**INPUT:**
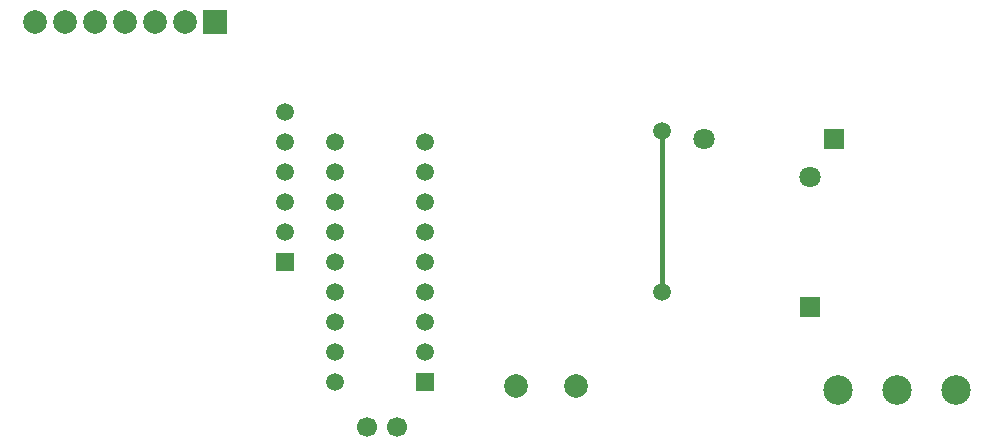
<source format=gbr>
G04 DipTrace 3.0.0.1*
G04 Âåðõíèé.gbr*
%MOMM*%
G04 #@! TF.FileFunction,Copper,L1,Top*
G04 #@! TF.Part,Single*
G04 #@! TA.AperFunction,Conductor*
%ADD14C,0.4*%
G04 #@! TA.AperFunction,ComponentPad*
%ADD22C,2.0*%
%ADD24R,1.8X1.8*%
%ADD25C,1.8*%
%ADD27R,1.52X1.52*%
%ADD28C,1.52*%
%ADD29R,1.5X1.5*%
%ADD30C,1.5*%
%ADD32C,1.7*%
%ADD33C,2.5*%
%ADD34R,2.0X2.0*%
%ADD35C,2.0*%
%ADD36C,1.5*%
%FSLAX35Y35*%
G04*
G71*
G90*
G75*
G01*
G04 Top*
%LPD*%
X7692293Y3857330D2*
D14*
Y2492223D1*
X7692300D1*
D22*
X6454098Y1698557D3*
X6962098D3*
D24*
X9152760Y3793997D3*
D25*
X8047760D3*
D24*
X8946383Y2365250D3*
D25*
Y3470250D3*
D27*
X4501383Y2746243D3*
D28*
Y3000243D3*
Y3254243D3*
Y3508243D3*
Y3762243D3*
Y4016243D3*
D29*
X5692010Y1730250D3*
D30*
Y1984250D3*
Y2238250D3*
Y2492250D3*
Y2746250D3*
Y3000250D3*
Y3254250D3*
Y3508250D3*
Y3762250D3*
X4930010D3*
Y3508250D3*
Y3254250D3*
Y3000250D3*
Y2746250D3*
Y2492250D3*
Y2238250D3*
Y1984250D3*
Y1730250D3*
D32*
X5453972Y1349343D3*
X5199972D3*
D33*
X10184633Y1666750D3*
X9684670Y1666763D3*
X9184670D3*
D34*
X3914010Y4778250D3*
D35*
X3660010D3*
X3406010D3*
X3152010D3*
X2898010D3*
X2644010D3*
X2390010D3*
D36*
X7692293Y3857330D3*
X7692300Y2492223D3*
M02*

</source>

**EXERCISE DETAILS:**
Beginning at the line that contains "X5692010Y1730250D3*", reproduce every line down to the last line of the entries above, exactly and only those.

**ANSWER TO THIS TASK:**
X5692010Y1730250D3*
D30*
Y1984250D3*
Y2238250D3*
Y2492250D3*
Y2746250D3*
Y3000250D3*
Y3254250D3*
Y3508250D3*
Y3762250D3*
X4930010D3*
Y3508250D3*
Y3254250D3*
Y3000250D3*
Y2746250D3*
Y2492250D3*
Y2238250D3*
Y1984250D3*
Y1730250D3*
D32*
X5453972Y1349343D3*
X5199972D3*
D33*
X10184633Y1666750D3*
X9684670Y1666763D3*
X9184670D3*
D34*
X3914010Y4778250D3*
D35*
X3660010D3*
X3406010D3*
X3152010D3*
X2898010D3*
X2644010D3*
X2390010D3*
D36*
X7692293Y3857330D3*
X7692300Y2492223D3*
M02*

</source>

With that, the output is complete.